§ **Your goal**
The listing that follows must be given again in full and exactly.

§ **Task inputs**
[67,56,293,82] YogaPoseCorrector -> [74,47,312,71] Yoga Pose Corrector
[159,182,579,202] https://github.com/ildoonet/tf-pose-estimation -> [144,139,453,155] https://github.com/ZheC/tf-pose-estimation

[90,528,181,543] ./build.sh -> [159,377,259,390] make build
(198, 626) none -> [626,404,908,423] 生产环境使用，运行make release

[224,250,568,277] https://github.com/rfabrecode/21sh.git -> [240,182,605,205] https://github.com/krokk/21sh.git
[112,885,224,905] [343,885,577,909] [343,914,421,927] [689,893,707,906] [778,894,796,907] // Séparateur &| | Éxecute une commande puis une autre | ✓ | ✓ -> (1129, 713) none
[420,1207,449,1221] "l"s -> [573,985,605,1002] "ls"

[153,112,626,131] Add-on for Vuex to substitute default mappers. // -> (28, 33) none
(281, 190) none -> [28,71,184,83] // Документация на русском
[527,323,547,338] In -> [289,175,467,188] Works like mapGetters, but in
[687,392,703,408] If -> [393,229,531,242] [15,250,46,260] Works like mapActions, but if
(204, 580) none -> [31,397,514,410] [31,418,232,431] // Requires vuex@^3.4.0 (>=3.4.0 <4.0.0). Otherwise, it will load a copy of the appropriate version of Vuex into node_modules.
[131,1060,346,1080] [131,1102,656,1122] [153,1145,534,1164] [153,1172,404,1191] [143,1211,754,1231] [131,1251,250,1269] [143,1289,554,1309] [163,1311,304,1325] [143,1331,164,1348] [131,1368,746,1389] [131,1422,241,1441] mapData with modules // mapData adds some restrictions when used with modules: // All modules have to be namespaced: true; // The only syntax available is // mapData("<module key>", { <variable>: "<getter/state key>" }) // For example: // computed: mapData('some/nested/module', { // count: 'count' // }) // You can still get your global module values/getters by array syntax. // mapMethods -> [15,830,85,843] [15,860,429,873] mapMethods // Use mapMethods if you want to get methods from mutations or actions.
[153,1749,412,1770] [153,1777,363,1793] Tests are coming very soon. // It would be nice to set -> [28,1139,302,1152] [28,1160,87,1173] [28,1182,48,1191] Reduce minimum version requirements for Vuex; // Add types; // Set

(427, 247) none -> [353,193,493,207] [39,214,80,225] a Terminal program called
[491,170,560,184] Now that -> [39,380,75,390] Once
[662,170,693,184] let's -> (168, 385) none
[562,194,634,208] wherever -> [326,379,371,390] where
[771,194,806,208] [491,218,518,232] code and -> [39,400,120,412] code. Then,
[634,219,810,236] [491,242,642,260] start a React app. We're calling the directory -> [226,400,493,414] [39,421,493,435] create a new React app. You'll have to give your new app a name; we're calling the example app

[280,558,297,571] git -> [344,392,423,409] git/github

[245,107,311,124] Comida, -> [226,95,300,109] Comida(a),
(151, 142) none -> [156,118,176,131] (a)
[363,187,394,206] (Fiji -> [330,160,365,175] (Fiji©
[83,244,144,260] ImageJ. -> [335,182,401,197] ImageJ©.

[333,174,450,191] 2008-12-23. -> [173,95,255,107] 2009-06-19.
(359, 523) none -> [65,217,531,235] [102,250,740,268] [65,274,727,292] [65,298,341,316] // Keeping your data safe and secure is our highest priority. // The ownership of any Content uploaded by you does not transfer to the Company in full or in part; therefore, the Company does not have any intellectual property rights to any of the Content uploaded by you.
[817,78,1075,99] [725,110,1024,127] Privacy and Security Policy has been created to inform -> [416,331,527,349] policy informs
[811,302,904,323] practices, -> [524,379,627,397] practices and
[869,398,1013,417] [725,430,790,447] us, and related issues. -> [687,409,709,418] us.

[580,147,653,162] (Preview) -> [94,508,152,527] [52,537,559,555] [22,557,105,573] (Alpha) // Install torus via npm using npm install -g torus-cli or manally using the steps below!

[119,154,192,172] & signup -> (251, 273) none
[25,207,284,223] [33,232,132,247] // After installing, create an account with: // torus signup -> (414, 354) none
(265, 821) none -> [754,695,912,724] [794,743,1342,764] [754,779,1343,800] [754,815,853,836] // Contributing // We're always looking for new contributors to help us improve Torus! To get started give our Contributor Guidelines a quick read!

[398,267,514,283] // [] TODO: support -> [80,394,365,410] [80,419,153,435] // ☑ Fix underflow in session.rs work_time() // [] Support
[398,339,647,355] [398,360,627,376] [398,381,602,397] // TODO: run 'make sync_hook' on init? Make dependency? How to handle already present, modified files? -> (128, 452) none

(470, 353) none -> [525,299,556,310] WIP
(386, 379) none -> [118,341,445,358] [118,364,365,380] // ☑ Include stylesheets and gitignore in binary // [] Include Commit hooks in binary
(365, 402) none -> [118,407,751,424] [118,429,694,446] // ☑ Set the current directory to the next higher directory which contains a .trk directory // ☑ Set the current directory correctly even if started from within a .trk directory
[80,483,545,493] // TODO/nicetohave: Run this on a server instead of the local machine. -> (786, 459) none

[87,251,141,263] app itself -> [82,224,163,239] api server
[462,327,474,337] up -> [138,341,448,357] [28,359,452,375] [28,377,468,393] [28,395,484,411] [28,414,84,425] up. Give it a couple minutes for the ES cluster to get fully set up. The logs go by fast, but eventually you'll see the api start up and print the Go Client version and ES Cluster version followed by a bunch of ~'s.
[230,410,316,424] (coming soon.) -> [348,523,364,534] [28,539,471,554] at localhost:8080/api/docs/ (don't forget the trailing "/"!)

§ **Exercise solution**
[67,56,293,82] YogaPoseCorrector -> [74,47,312,71] Yoga Pose Corrector
[159,182,579,202] https://github.com/ildoonet/tf-pose-estimation -> [144,139,453,155] https://github.com/ZheC/tf-pose-estimation

[90,528,181,543] ./build.sh -> [159,377,259,390] make build
(198, 626) none -> [626,404,908,423] 生产环境使用，运行make release

[224,250,568,277] https://github.com/rfabrecode/21sh.git -> [240,182,605,205] https://github.com/krokk/21sh.git
[112,885,224,905] [343,885,577,909] [343,914,421,927] [689,893,707,906] [778,894,796,907] // Séparateur &| | Éxecute une commande puis une autre | ✓ | ✓ -> (1129, 713) none
[420,1207,449,1221] "l"s -> [573,985,605,1002] "ls"

[153,112,626,131] Add-on for Vuex to substitute default mappers. // -> (28, 33) none
(281, 190) none -> [28,71,184,83] // Документация на русском
[527,323,547,338] In -> [289,175,467,188] Works like mapGetters, but in
[687,392,703,408] If -> [393,229,531,242] [15,250,46,260] Works like mapActions, but if
(204, 580) none -> [31,397,514,410] [31,418,232,431] // Requires vuex@^3.4.0 (>=3.4.0 <4.0.0). Otherwise, it will load a copy of the appropriate version of Vuex into node_modules.
[131,1060,346,1080] [131,1102,656,1122] [153,1145,534,1164] [153,1172,404,1191] [143,1211,754,1231] [131,1251,250,1269] [143,1289,554,1309] [163,1311,304,1325] [143,1331,164,1348] [131,1368,746,1389] [131,1422,241,1441] mapData with modules // mapData adds some restrictions when used with modules: // All modules have to be namespaced: true; // The only syntax available is // mapData("<module key>", { <variable>: "<getter/state key>" }) // For example: // computed: mapData('some/nested/module', { // count: 'count' // }) // You can still get your global module values/getters by array syntax. // mapMethods -> [15,830,85,843] [15,860,429,873] mapMethods // Use mapMethods if you want to get methods from mutations or actions.
[153,1749,412,1770] [153,1777,363,1793] Tests are coming very soon. // It would be nice to set -> [28,1139,302,1152] [28,1160,87,1173] [28,1182,48,1191] Reduce minimum version requirements for Vuex; // Add types; // Set

(427, 247) none -> [353,193,493,207] [39,214,80,225] a Terminal program called
[491,170,560,184] Now that -> [39,380,75,390] Once
[662,170,693,184] let's -> (168, 385) none
[562,194,634,208] wherever -> [326,379,371,390] where
[771,194,806,208] [491,218,518,232] code and -> [39,400,120,412] code. Then,
[634,219,810,236] [491,242,642,260] start a React app. We're calling the directory -> [226,400,493,414] [39,421,493,435] create a new React app. You'll have to give your new app a name; we're calling the example app

[280,558,297,571] git -> [344,392,423,409] git/github

[245,107,311,124] Comida, -> [226,95,300,109] Comida(a),
(151, 142) none -> [156,118,176,131] (a)
[363,187,394,206] (Fiji -> [330,160,365,175] (Fiji©
[83,244,144,260] ImageJ. -> [335,182,401,197] ImageJ©.

[333,174,450,191] 2008-12-23. -> [173,95,255,107] 2009-06-19.
(359, 523) none -> [65,217,531,235] [102,250,740,268] [65,274,727,292] [65,298,341,316] // Keeping your data safe and secure is our highest priority. // The ownership of any Content uploaded by you does not transfer to the Company in full or in part; therefore, the Company does not have any intellectual property rights to any of the Content uploaded by you.
[817,78,1075,99] [725,110,1024,127] Privacy and Security Policy has been created to inform -> [416,331,527,349] policy informs
[811,302,904,323] practices, -> [524,379,627,397] practices and
[869,398,1013,417] [725,430,790,447] us, and related issues. -> [687,409,709,418] us.

[580,147,653,162] (Preview) -> [94,508,152,527] [52,537,559,555] [22,557,105,573] (Alpha) // Install torus via npm using npm install -g torus-cli or manally using the steps below!

[119,154,192,172] & signup -> (251, 273) none
[25,207,284,223] [33,232,132,247] // After installing, create an account with: // torus signup -> (414, 354) none
(265, 821) none -> [754,695,912,724] [794,743,1342,764] [754,779,1343,800] [754,815,853,836] // Contributing // We're always looking for new contributors to help us improve Torus! To get started give our Contributor Guidelines a quick read!

[398,267,514,283] // [] TODO: support -> [80,394,365,410] [80,419,153,435] // ☑ Fix underflow in session.rs work_time() // [] Support
[398,339,647,355] [398,360,627,376] [398,381,602,397] // TODO: run 'make sync_hook' on init? Make dependency? How to handle already present, modified files? -> (128, 452) none

(470, 353) none -> [525,299,556,310] WIP
(386, 379) none -> [118,341,445,358] [118,364,365,380] // ☑ Include stylesheets and gitignore in binary // [] Include Commit hooks in binary
(365, 402) none -> [118,407,751,424] [118,429,694,446] // ☑ Set the current directory to the next higher directory which contains a .trk directory // ☑ Set the current directory correctly even if started from within a .trk directory
[80,483,545,493] // TODO/nicetohave: Run this on a server instead of the local machine. -> (786, 459) none

[87,251,141,263] app itself -> [82,224,163,239] api server
[462,327,474,337] up -> [138,341,448,357] [28,359,452,375] [28,377,468,393] [28,395,484,411] [28,414,84,425] up. Give it a couple minutes for the ES cluster to get fully set up. The logs go by fast, but eventually you'll see the api start up and print the Go Client version and ES Cluster version followed by a bunch of ~'s.
[230,410,316,424] (coming soon.) -> [348,523,364,534] [28,539,471,554] at localhost:8080/api/docs/ (don't forget the trailing "/"!)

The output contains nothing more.